Dr. Johann Gottfried von Schadow (*1764 - † 1850) erwarb das Werk von Göz › »Die heutige sichtbare Körperwelt« (1783) wahrscheinlich nach 1789, als er bereits mit den Vorbereitungen zu seinem theoretischen Arbeiten beschäftigt war (1796 ff).

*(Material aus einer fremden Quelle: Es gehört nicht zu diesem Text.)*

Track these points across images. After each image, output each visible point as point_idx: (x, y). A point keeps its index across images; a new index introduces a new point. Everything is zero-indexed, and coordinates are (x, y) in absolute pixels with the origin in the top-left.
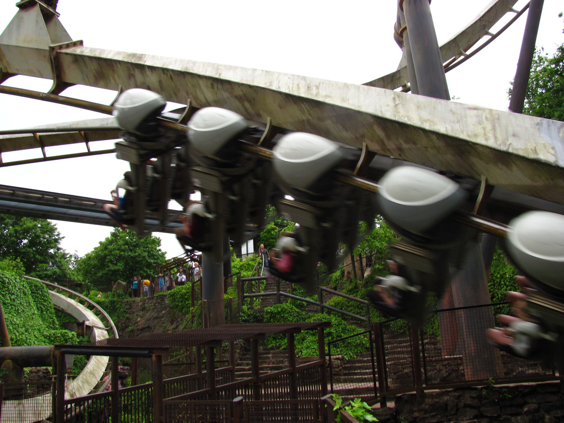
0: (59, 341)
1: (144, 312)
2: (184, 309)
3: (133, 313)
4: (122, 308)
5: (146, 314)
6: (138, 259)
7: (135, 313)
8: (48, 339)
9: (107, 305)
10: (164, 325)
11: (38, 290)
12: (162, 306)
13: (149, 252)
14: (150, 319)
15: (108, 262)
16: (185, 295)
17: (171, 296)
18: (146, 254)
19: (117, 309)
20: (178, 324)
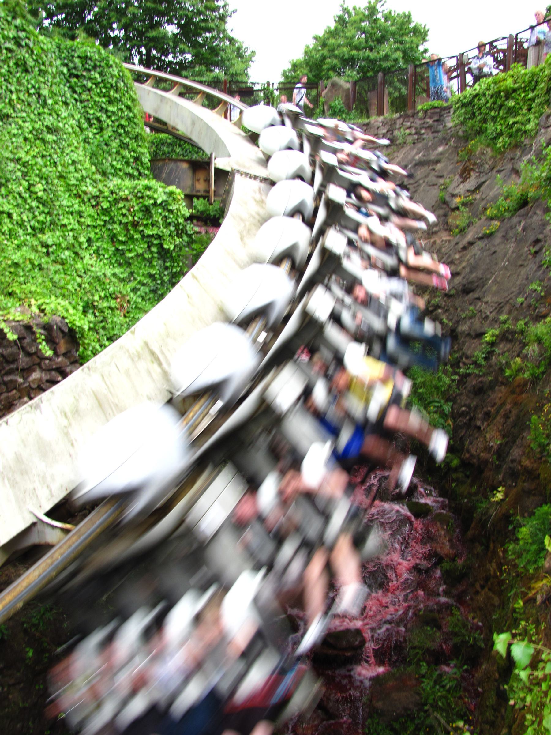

Vor allem in den 20er und frühen 30er Jahren des XIX. Jahrhunderts nahm der Plan einer systematisch aufgebauten Kunstlehre genauere Gestalt an. 1830 erschien eine »Lehre von den Knochen und Muskeln«, in der er Probleme der Darstellung von Bewegungen (Muskelkontraktion) und perspektivischer Verkürzung behandelte. 1834 folgte eine umfangreiche Studie zur »Proportion des Menschen«, deren vorbereitende Arbeit bis auf das Jahr 1802 zurück zu verfolgen sind. › 1835 erschienen seine »Nationalphysiognomien«. Darin stellte er Unterschiede der Kopfformen vor, die nach Zeichnungen hautsächlich aus der Zeit der Befreiungskriege zusammengestellt wurden, als Schadow in Berlin die Gelegenheit hatte, zahlreiche nicht-europäische Personen zu zeichnen, die zu den verschiedenen Truppen gehörten, die im Kampf gegen Napoleon durch Berlin zogen. In der Vorrede des »Polyclet« von 1834 beschrieb er den genauen Plan seiner Bemühungen um die Fortsetzung seines theoretischen Werkes. Schriften "... über den Ausdruck der Leidenschaften; über die Affecte und Gebehrden, und über das Costüm oder die Bekleidung..." (Vorrede S. III) sollten sein Werk vervollständigen. Die Ausarbeitung des vierten, letzten Punktes, wohl auch zum "Ausdruck der Affecte und Gebehrden" dienten die vorliegenden Randzeichnungen auf den Stichen von Göz. Hier übersetzt Schadow gleichsam die Figuren des späten XVIII. Jahrhunderts in reizvoll gelungene Zeitgenossen, teilweise als Aktskizzen, teilweise als Kostümstudien, die sich nicht nur durch die "Modernisierung" der Kleidung auszeichnen, sondern ihre Haltungen und ihre Gestiken sind die der neuen bürgerlichen Gesellschaft.
© W.P.Gerlach 12.12.1999, revidiert 08.2019.